To this point, after 13 starts, Hart has been doing fine with the next puck. His goals-against average and save percentage are both better than they were in 17 games with the Phantoms. His record after the 3-1 win over the Jets on Monday night isn’t stunning at 7-5-1, but consider the situation. The Flyers, in the words of new GM Chuck Fletcher, “have good players, [but] we haven’t been a good team.” With Hart, who gets a break against the New York Rangers on Tuesday night when Anthony Stolarz starts in goal, the team might not be actually good, but it sure looks better.

Hart was in goal for all five games before the break as the team won four of them to end a post-Christmas skid that had extended to eight losses.
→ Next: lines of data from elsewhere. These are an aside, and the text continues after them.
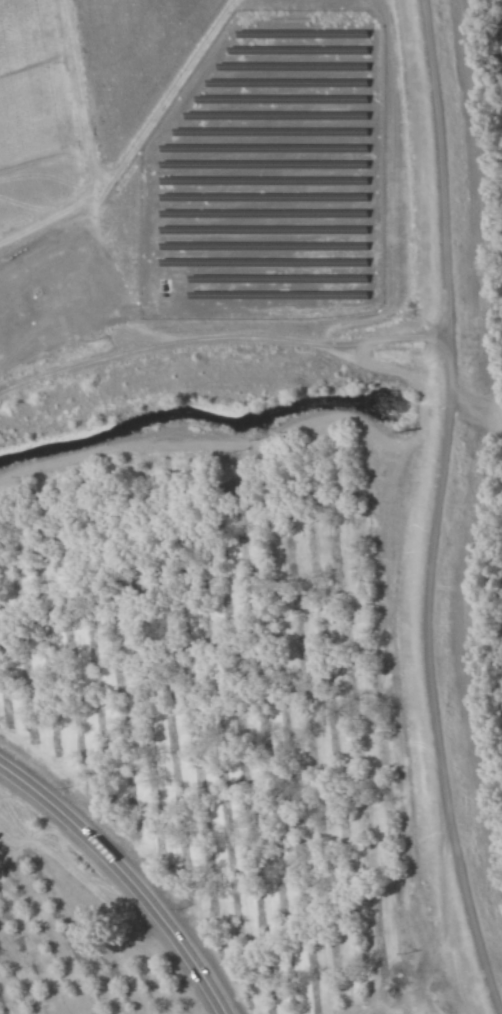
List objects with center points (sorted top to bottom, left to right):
road: (218, 338)
road: (434, 509)
road: (126, 877)

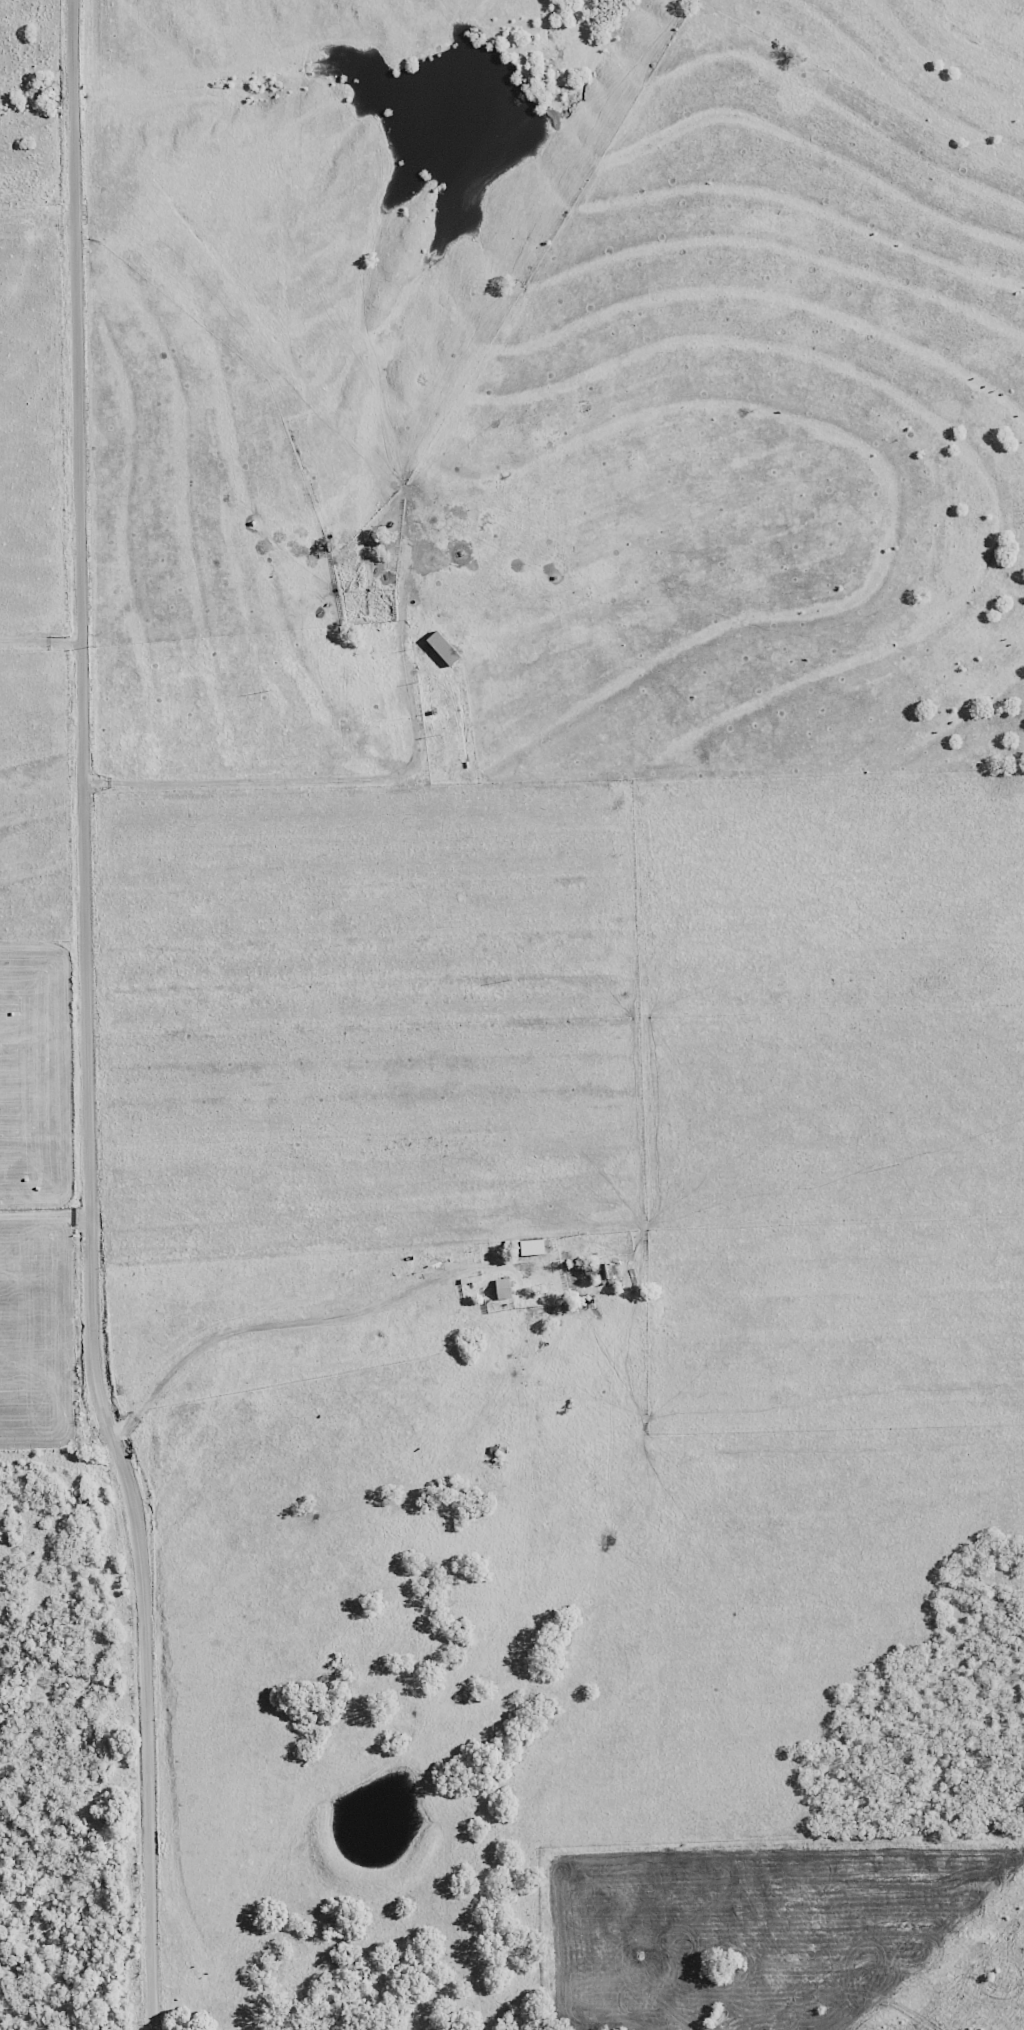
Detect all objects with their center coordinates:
road: (305, 807)
road: (90, 1017)
building: (525, 1246)
road: (362, 1330)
He twice stopped the bleeding at a 2-0 deficit during that hot streak, games that the Flyers ended up winning. And then, with the team finally looking settled and possessing a little bit of rhythm, the break arrived.

“That’s pretty much all I thought about for eight days,” said interim coach Scott Gordon. “When I came in, the first four games, I think we had three wins, then a break. That’s something hopefully we can learn from. When we came back after that Christmas break … we were probably a little reckless and that snowballed quickly. We just have to get back to doing what we need to do, and not try to win the game on the next shift.”

Hart has been a steady influence in that regard. He doesn’t cover all mistakes in the Flyers’ end, but he doesn’t let in soft goals, either. If it’s a stop he should make, he almost always makes it. Those gifts were evident in juniors and with the Phantoms. The unknown was how he would handle the big jump.

“The first couple of games my nerves were just crazy,” Hart said. “I just realized it’s another game. The boards are the same. The ice is the same. Just go out and play.”

Gordon, like Hextall, knows something about young goalies and what it takes to deal with the pressure. He played the position for Boston College and then scuffled to make it professionally. His path took him up and down the AHL and even included a stop in the East Coast Hockey League with the Johnstown Chiefs. Just before his 27th birthday, he made his NHL debut with the Quebec Nordiques, the first ECHL player to ever climb that ladder. Hart had a far different set of expectations, but the challenge of the next puck isn’t any different.

“The way he goes about business hasn’t changed, whether he’s in Lehigh or since he’s been here,” Gordon said. “I don’t think anybody could know how this would play out, but [he’s] handled the pressure of playing in the NHL, coming in at a time where there’s a new GM, a new coach, and all the fanfare that goes with being drafted and being the next goalie. It’s how he handles things mentally, and for a goaltender that’s huge. To be in the situation we’ve put him in and to be successful … he gives the team a chance to win every night.”

Maybe this team’s luck is finally headed for a change. The Flyers overcame the effects of the apparently ill-timed break -- at least for a night -- and they are playing with confidence in front of a fuzz-faced kid who measured the goal and found it was the same width as back in Hickory.

Bringing a hot prospect up too soon can go wrong, unless you happen to be lucky with him. And, boy, it’s way too soon to say this, but it feels as if the Flyers finally might be.